Shares of Ford Motor Company (NYSE:F) closed higher on Friday, after the company confirmed that it will begin reopening its factories in the U.S. and Canada on May 18.
Ford's shares ended the day at $5.24, up 7.6% from Thursday's closing price.
Ford's plan is to restart production in North America in several phases.
- Parts depots will reopen next Monday, May 11.
- On May 18, all but two of Ford's vehicle assembly plants in the region will reopen, but will run at less than full speed. Factories that had been operating on three shifts before the shutdown will reopen with two shifts; most two-shift factories will reopen with a single shift; most one-shift plants will continue to run on one full shift.
- The two exceptions, in Flat Rock, Michigan, and Oakville, Ontario, will resume production on May 25 with a single shift. Those plants make the Ford Mustang and Lincoln Continental (Flat Rock), and the Ford Edge and Nautilus SUVs (Oakville).
All of Ford's factories will operate under strict protocols to keep workers and visitors safe and (whenever possible) socially distanced. Among other changes, Ford will allow extra time between shifts to limit interactions between arriving and departing employees, and will require masks for anyone entering a Ford facility.
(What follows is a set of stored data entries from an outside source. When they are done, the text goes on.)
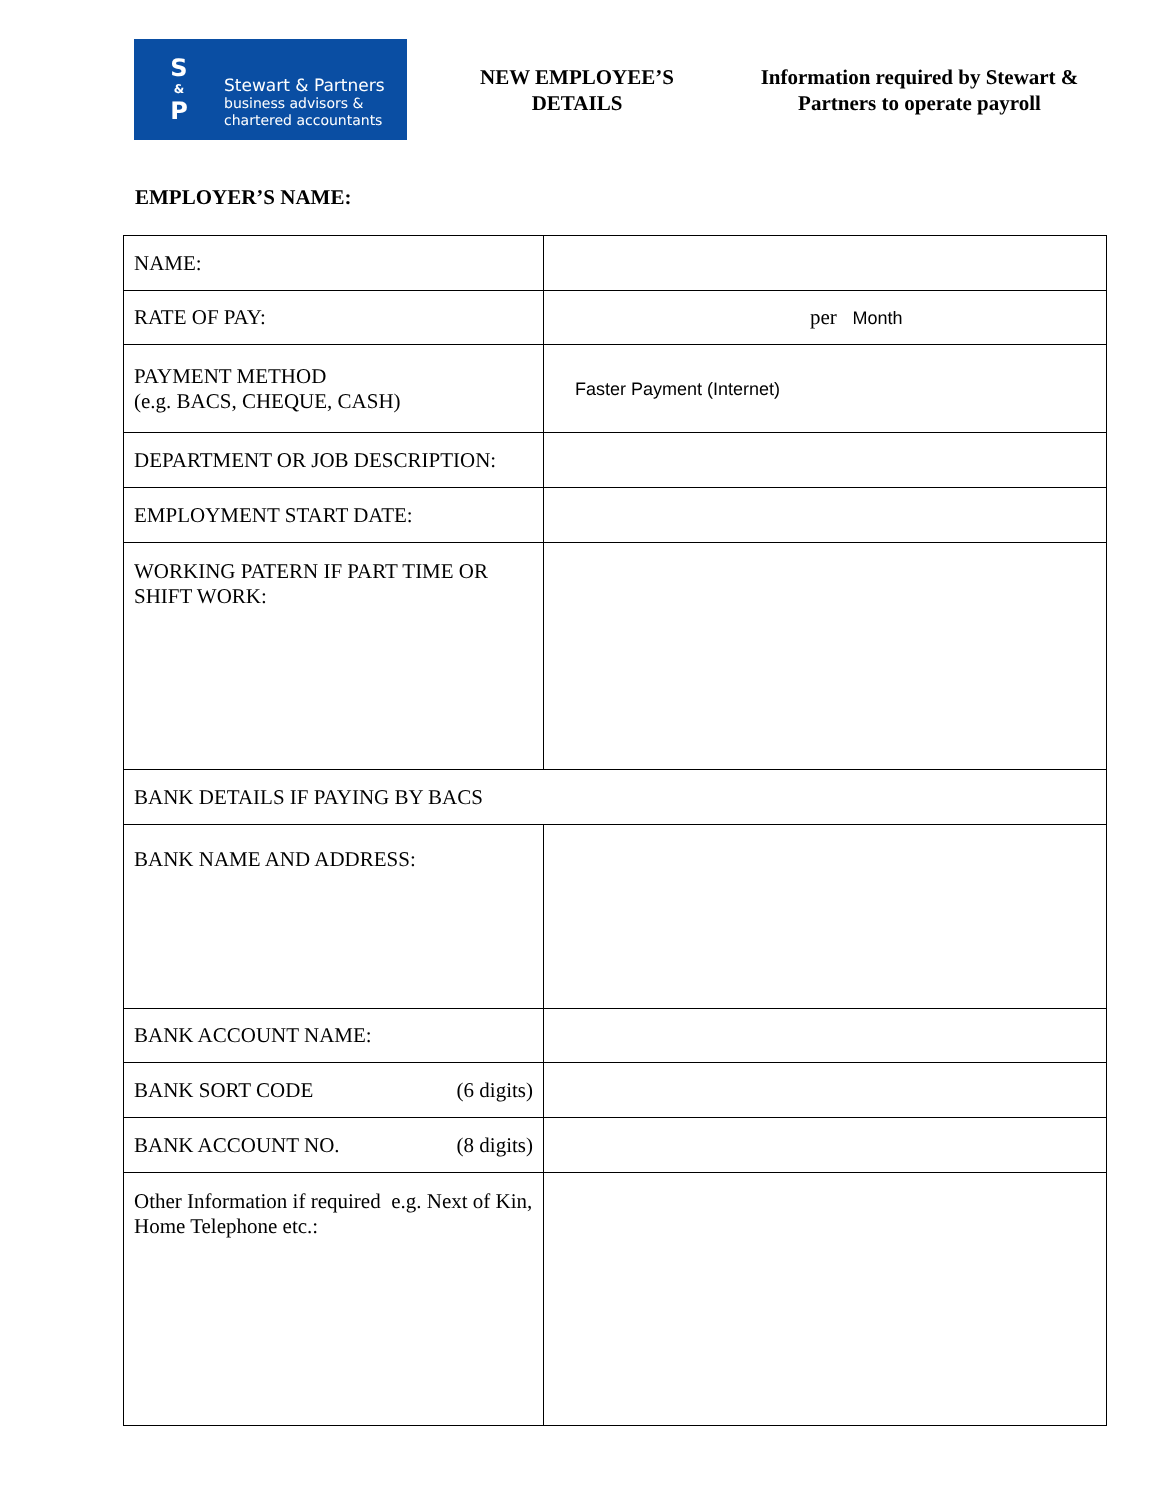S
&
P
Stewart & Partners
business advisors &
chartered accountants
NEW EMPLOYEE’S
DETAILS
Information required by Stewart &
Partners to operate payroll
EMPLOYER’S NAME:
| NAME: | |
| RATE OF PAY: | per Month |
| PAYMENT METHOD (e.g. BACS, CHEQUE, CASH) | Faster Payment (Internet) |
| DEPARTMENT OR JOB DESCRIPTION: | |
| EMPLOYMENT START DATE: | |
| WORKING PATERN IF PART TIME OR SHIFT WORK: | |
| BANK DETAILS IF PAYING BY BACS | |
| BANK NAME AND ADDRESS: | |
| BANK ACCOUNT NAME: | |
| BANK SORT CODE (6 digits) | |
| BANK ACCOUNT NO. (8 digits) | |
| Other Information if required e.g. Next of Kin, Home Telephone etc.: | |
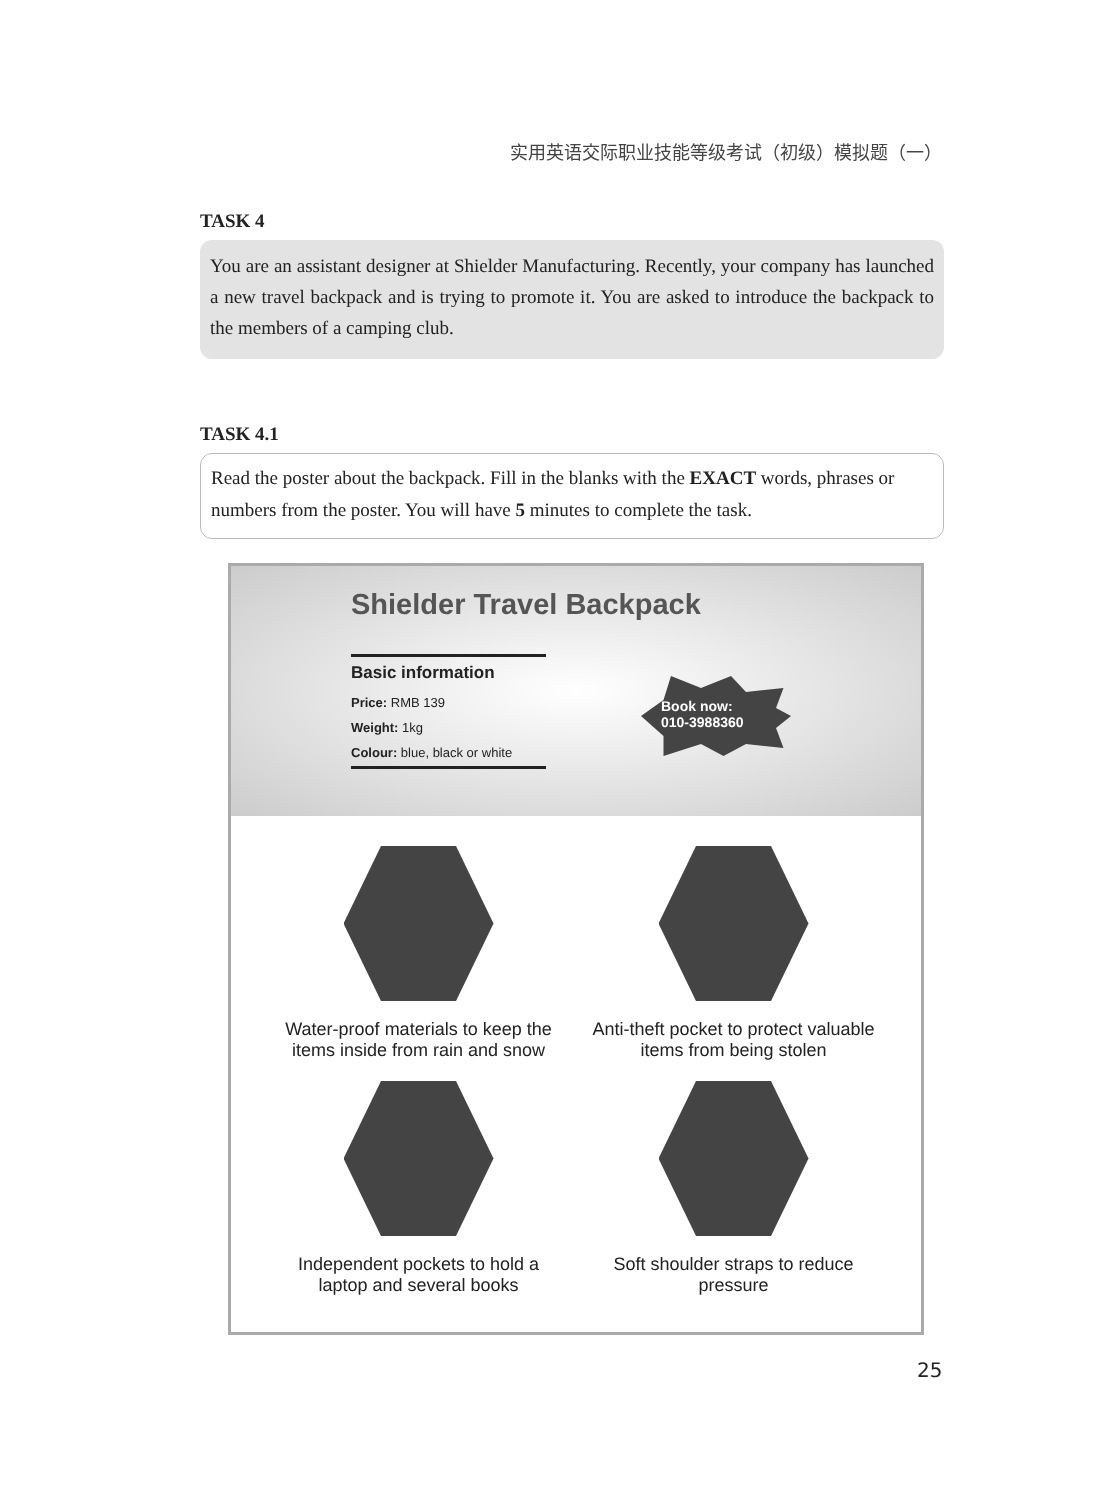实用英语交际职业技能等级考试（初级）模拟题（一）
TASK 4
You are an assistant designer at Shielder Manufacturing. Recently, your company has launched a new travel backpack and is trying to promote it. You are asked to introduce the backpack to the members of a camping club.
TASK 4.1
Read the poster about the backpack. Fill in the blanks with the EXACT words, phrases or numbers from the poster. You will have 5 minutes to complete the task.
Shielder Travel Backpack
Basic information
Price: RMB 139
Weight: 1kg
Colour: blue, black or white
Book now:
010-3988360
Water-proof materials to keep the
items inside from rain and snow
Anti-theft pocket to protect valuable
items from being stolen
Independent pockets to hold a
laptop and several books
Soft shoulder straps to reduce
pressure
25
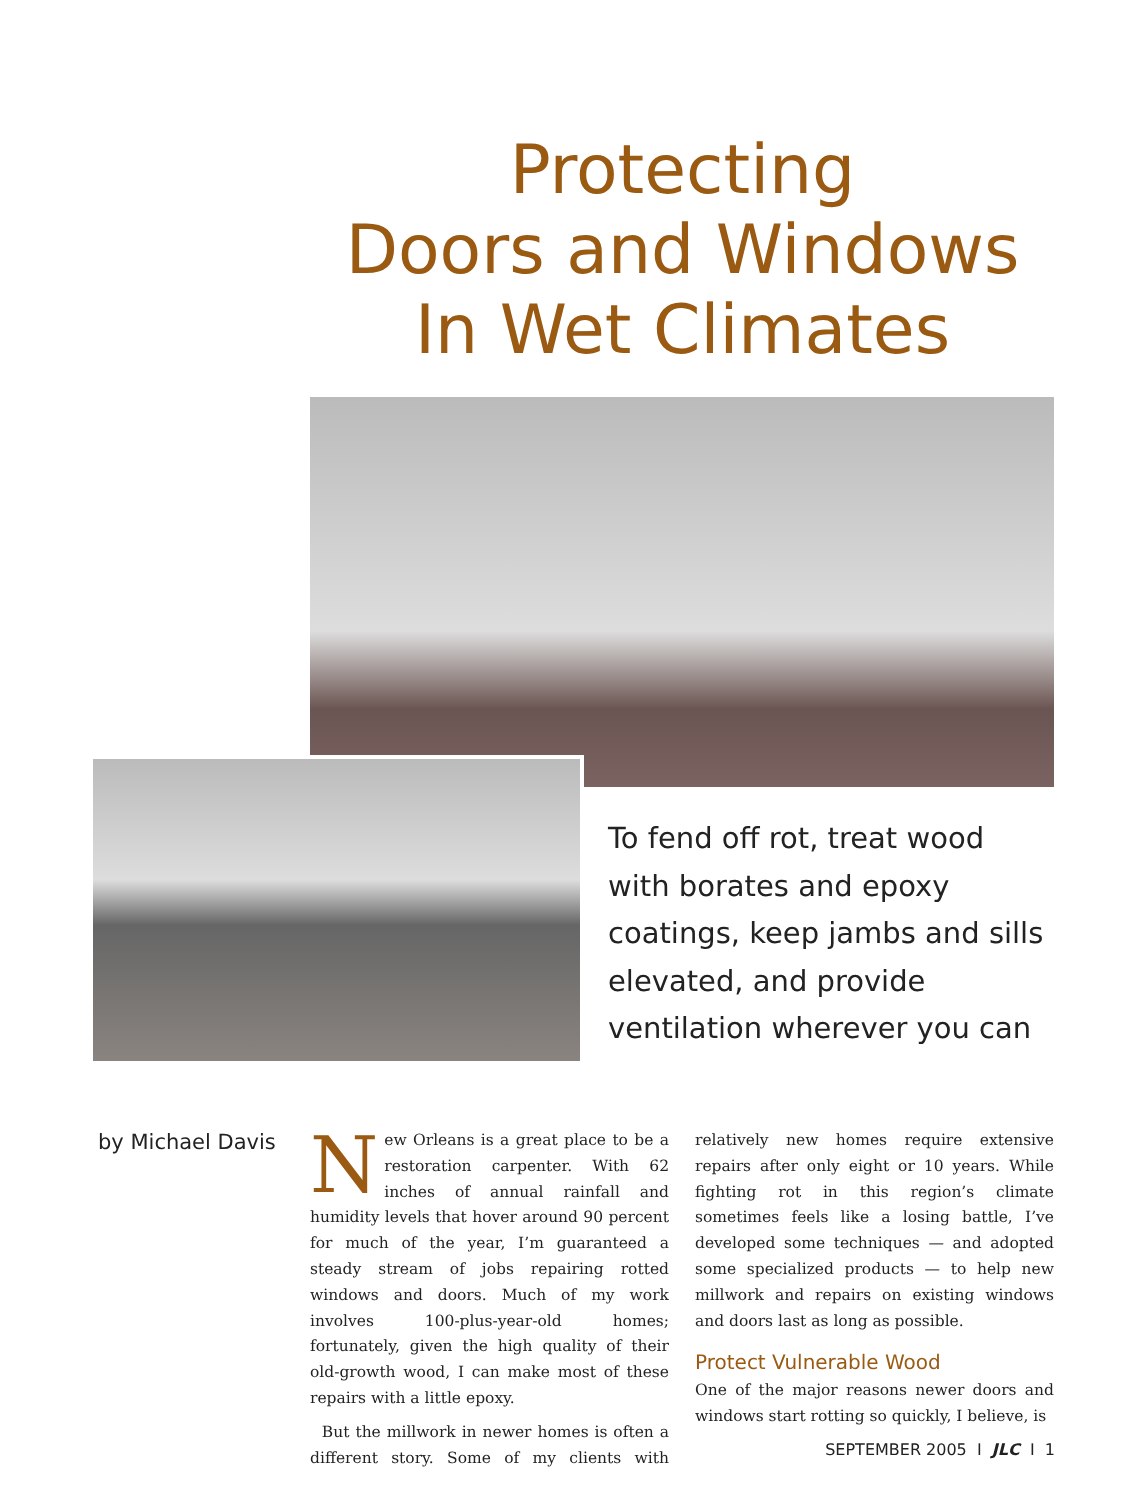Protecting
Doors and Windows
In Wet Climates
To fend off rot, treat wood with borates and epoxy coatings, keep jambs and sills elevated, and provide ventilation wherever you can
by Michael Davis
New Orleans is a great place to be a restoration carpenter. With 62 inches of annual rainfall and humidity levels that hover around 90 percent for much of the year, I’m guaranteed a steady stream of jobs repairing rotted windows and doors. Much of my work involves 100-plus-year-old homes; fortunately, given the high quality of their old-growth wood, I can make most of these repairs with a little epoxy.
But the millwork in newer homes is often a different story. Some of my clients with relatively new homes require extensive repairs after only eight or 10 years. While fighting rot in this region’s climate sometimes feels like a losing battle, I’ve developed some techniques — and adopted some specialized products — to help new millwork and repairs on existing windows and doors last as long as possible.
Protect Vulnerable Wood
One of the major reasons newer doors and windows start rotting so quickly, I believe, is
SEPTEMBER 2005 I JLC I 1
I expect that Ford (and GM, FCA, and other automakers) will be able to restart production with some routine snags, but no huge disruptions. That's great news for investors, as Ford (and most other automakers) record revenue when vehicles ship to dealers. Ford's revenue will rise sharply (and its cash-burn rate should fall) as its factories get back up to speed.
The bigger question is this: What will demand for new vehicles be like as America (and Canada and Mexico) reopen? Pickup trucks sold relatively well in April, but overall U.S. sales were down sharply. Will buyers return? Automakers and dealers (and auto investors) will all be watching closely.